Notice that since the source image is aligned with the injection site, we can use only one mask

Result

In [96]:
# source images
imname = './images/out_bad.jpg'
blended = skio.imread(imname) 
imname = './images/pasted_bad.jpg'
pasted = skio.imread(imname)

penguin = sk.img_as_float(blended)
tahoe = sk.img_as_float(pasted)

plt.figure(figsize=(16,16))
plt.subplot(1,2,2)
plt.imshow(blended)
plt.title("belnded")
plt.subplot(1,2,1)
plt.imshow(pasted)
plt.title("naive")
plt.show()

Even though Possion blending tried its best and managed to blend parts of the image, this example didn't work so well. My guess is the reason for it has to do with 2 facts. The lighting in the two images is too different. the source of light in the two images are on opposite sides so the gradients were not agreeble enough. Also the source image gradients around the borders of the mask are False values. The source image has a white background with the image of the man inserted into that white background artificially. That means that the gradients around the borders of the mask in the source image don't capture the changes in the lighting of the image quite right.
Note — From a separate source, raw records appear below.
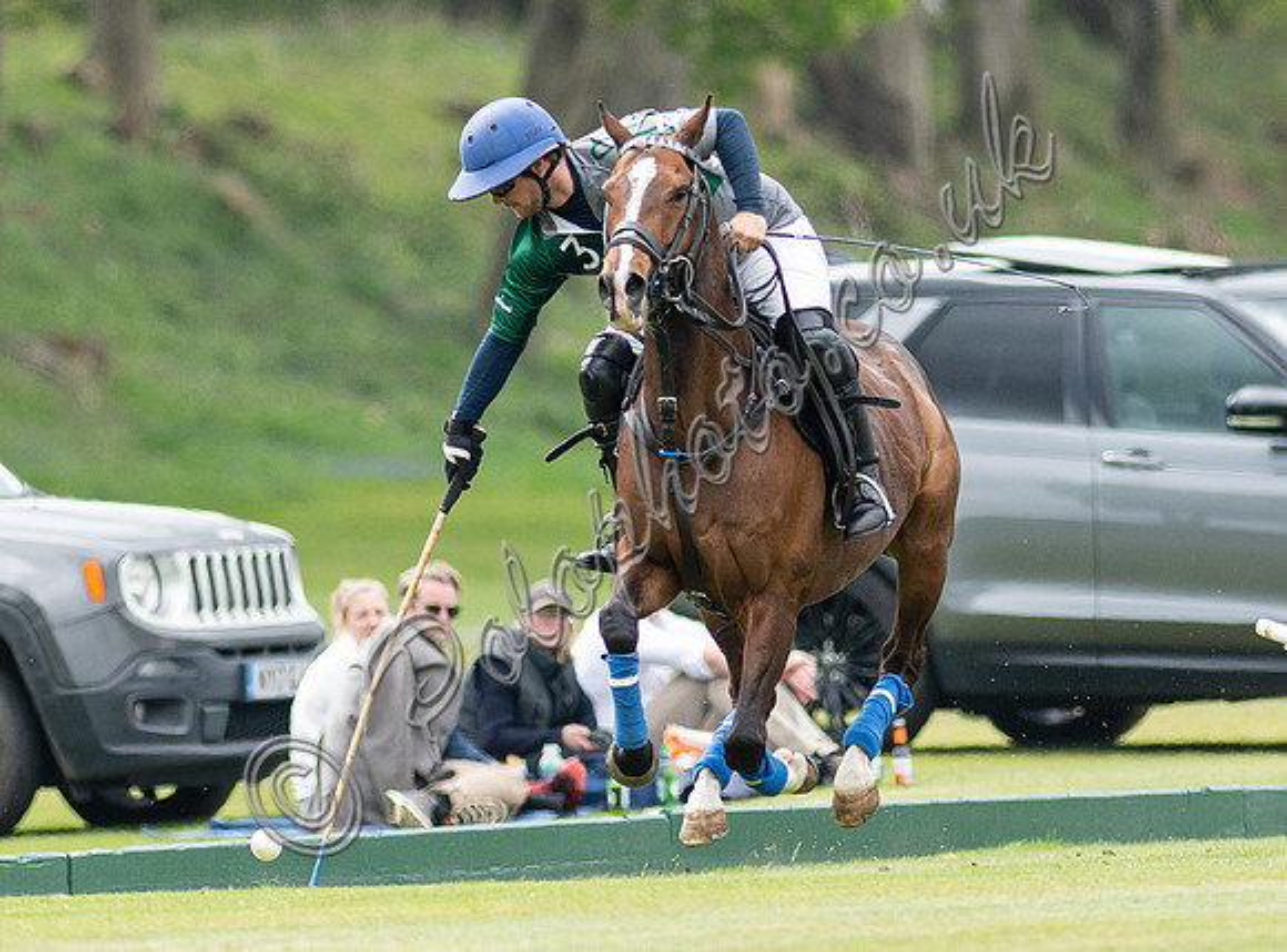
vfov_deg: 1.3
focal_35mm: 1146
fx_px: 42404
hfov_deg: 1.7
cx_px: 745
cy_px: 243
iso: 250
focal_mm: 300
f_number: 2.8
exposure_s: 1/1250
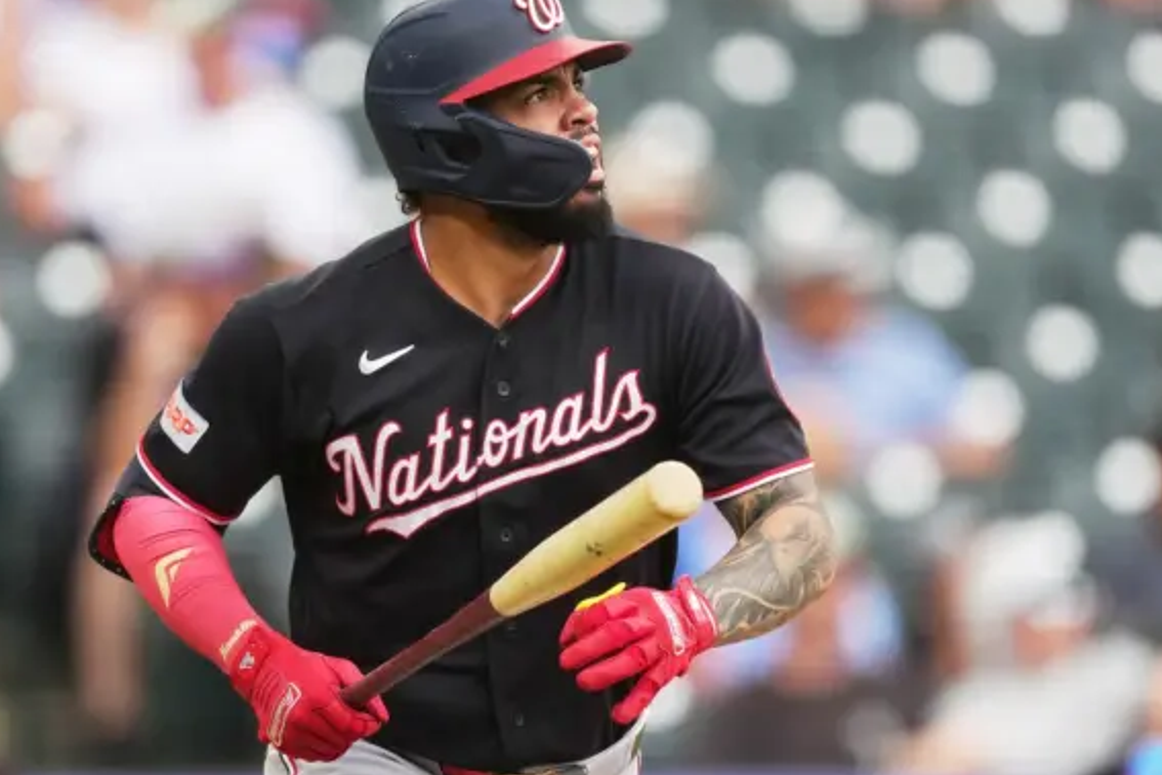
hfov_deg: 2.2
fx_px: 30726
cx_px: 504
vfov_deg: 1.4
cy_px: 426
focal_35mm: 952
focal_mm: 600
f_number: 4
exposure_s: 1/1250
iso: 800
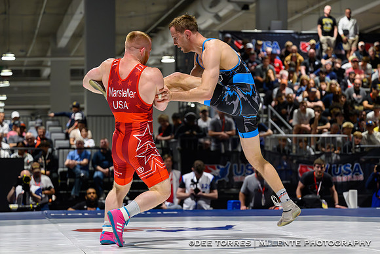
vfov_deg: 13.7
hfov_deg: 20.4
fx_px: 1058
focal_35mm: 100
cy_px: 138
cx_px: 182
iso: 6400
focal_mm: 77
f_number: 2.8
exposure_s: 1/640
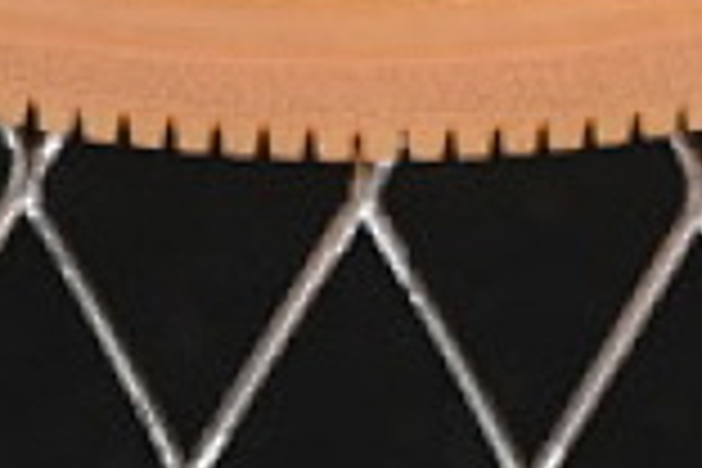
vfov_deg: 2.6
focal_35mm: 520
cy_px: -1143
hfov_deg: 4.0
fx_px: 10139
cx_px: 774
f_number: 6.3
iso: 160
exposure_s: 1/60
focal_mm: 50
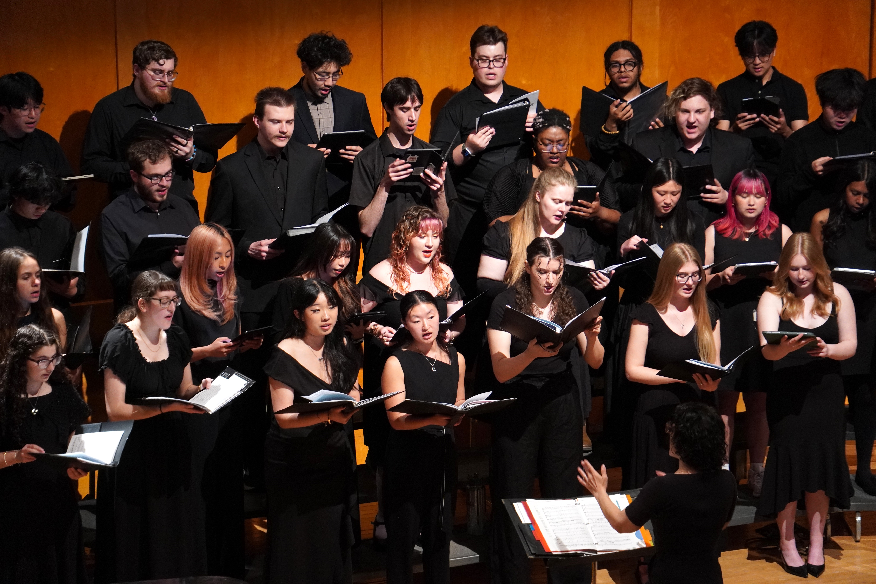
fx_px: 4088
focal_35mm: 168
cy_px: 292
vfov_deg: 8.2
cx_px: 438
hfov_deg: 12.2
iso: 2000
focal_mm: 112
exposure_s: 1/40
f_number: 5.6
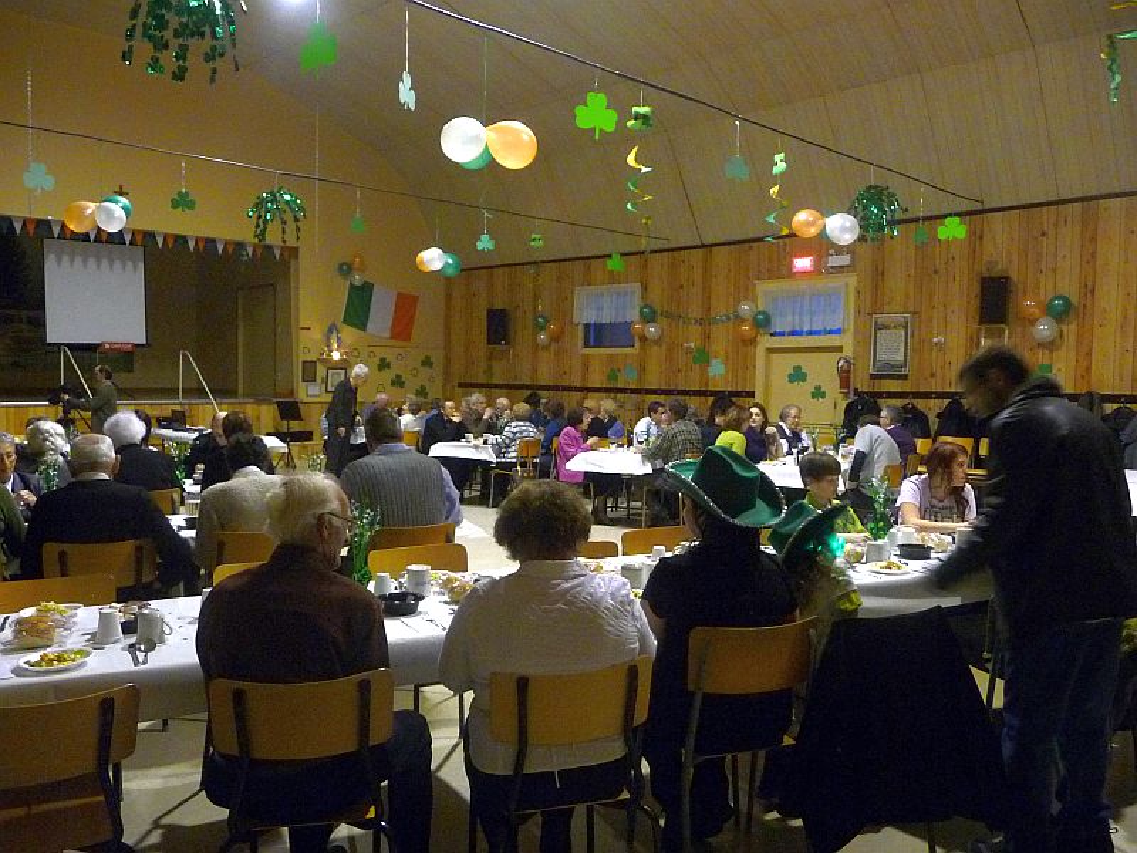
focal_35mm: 28
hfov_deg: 63.4
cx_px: 568
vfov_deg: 49.7
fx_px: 920
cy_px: 426
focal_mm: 4.7
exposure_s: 1/13
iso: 400
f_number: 3.3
For the last part I will compare the cyclops blending using the two different methods

In [102]:
imname = './images/posion_eye.jpg'
imname = './images/eyes_blended.jpg'
blended = skio.imread(imname) 
imname = './images/eyes_pasted.jpg'
pasted = skio.imread(imname)

poisson = sk.img_as_float(poisson)
blended = sk.img_as_float(blended)
pasted = sk.img_as_float(pasted)


plt.figure(figsize=(16,16))
plt.subplot(1,3,1)
plt.imshow(poisson)
plt.title("possion")
plt.subplot(1,3,2)
plt.imshow(blended)
plt.title("multiresolution")
plt.subplot(1,3,3)
plt.imshow(pasted)
plt.title("naive")
plt.show()

Comparison Conclusion

Multi resolution blending seems to be doing better thatn possion blending here, because here we don't actually want the eye to be following the same color pattern as the forehead, which is what possion is doing. We watn the edges of the eye (the seem) to be smoothed out with the forehead but we want to keep the colors of the eye intact so that it looks similar to the other two eyes.